Why do we keep on hearing the discussion expressed this way. All insert, update, delete, and select should come from database PL/SQL. It’s very rare indeed that static SQL is insufficient for the purpose. The classic case when it isn’t possible is to implement QBE with lots of optional column predicates. 20 such give (2**20 – 1) ~ 1 million combinations. And that’s when all predicates are identity. So dynamic SQL is essential here. There’s lots to be said about how to program this and the old Tom did. Briefly, this:
q in The_Table%rowtype)
w varcar2(32767) not null := ‘ ‘;
if q.n1 is null then
w := ‘where (1=1 or :n1 is null)’;
w := ‘where (n1 = :n1)’;
if q.v1 is null then
w := w||’ and (1=1 or :v1 is null)’;
w := w||’ and (v1 = :v1)’;
This is what you should focus on!
Saying “All insert, update, delete, and select should come from database PL/SQL” is akin to saying “Everyone should eat 2 pieces of fruit and 5 veg each day”.
It doesn’t really matter that it is common knowledge that we should eat healthy, or that we know it is what we should be doing. That reality is that very very few people do it – they keep chuffing down sugary drinks and chocolate bars. I just got back from a conference where when the question was posed:
“Who is wrapping their data access layer in a PL/SQL API”
not a *single* hand was raised in a room of approx 400. So we cant approach the issue from a position of assuming that the world is full of learned IT professionals using static SQL, only resorting to dynamic SQL for QBE. Because they’re not.

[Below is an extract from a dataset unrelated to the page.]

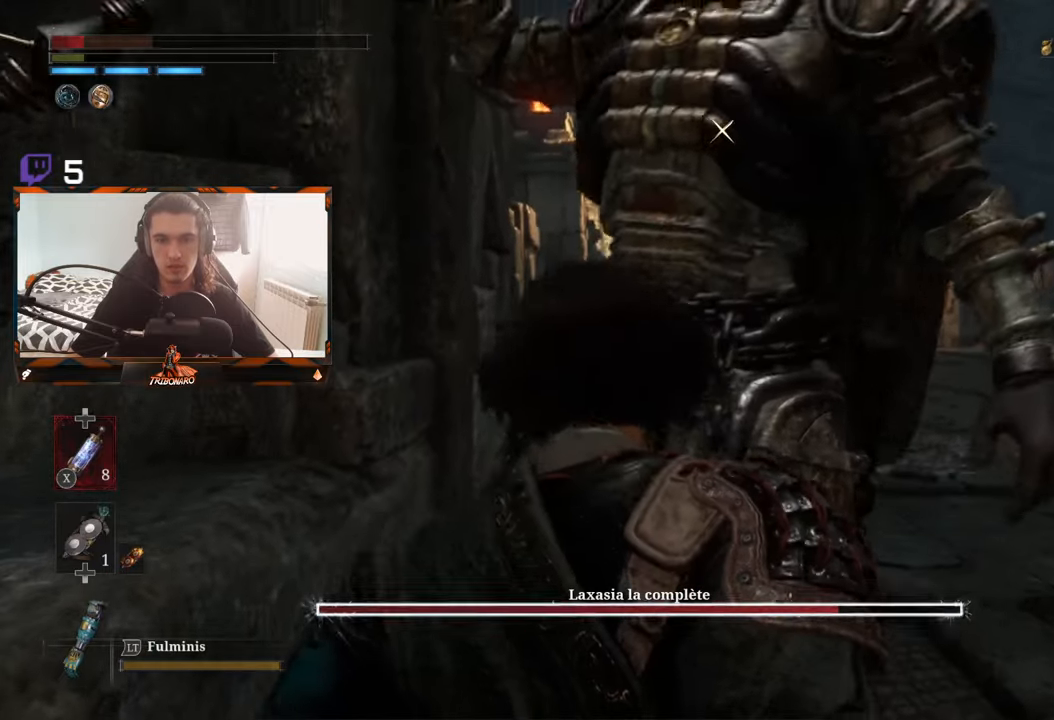
{"buttons": [], "left_stick": "up-right", "right_stick": "center", "events": []}
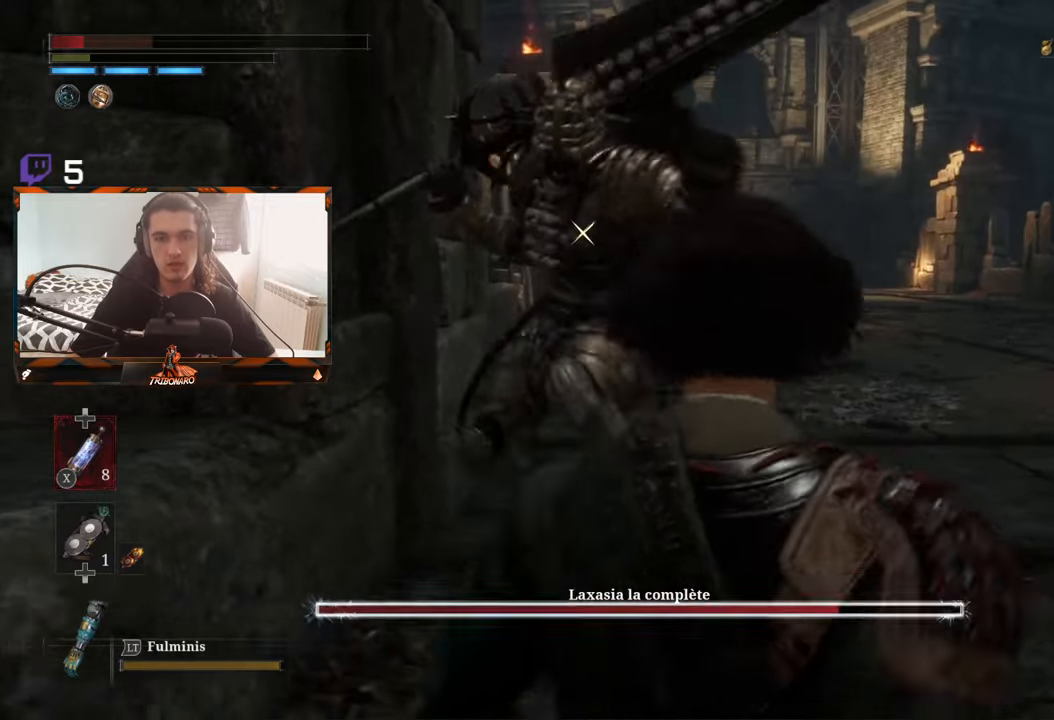
{"buttons": [], "left_stick": "up", "right_stick": "center", "events": [[183, "left_stick", "up"]]}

That is the “why” in “Why do we keep on hearing the discussion expressed this way”. Because there’s a truckload of people who have never even considered the difference between a bind and a literal, let alone the security and performance impacts, and certainly not the benefits of PL/SQL enshrouding the data.
I re-run your blocks on my Windows7 (core i7) based Oracle EE 22.214.171.124 and I saw following timings:
3. not run
I was missing following variation (when using binds):
for i in 1 .. 100000 loop
execute immediate ‘select x from t where x = :x’ into res using i;
PL/SQL procedure successfully completed.
I ran this block several times and got timings between 1.49s and 1.59s. So, I would be pretty happy using binds this way and avoid hard parsing.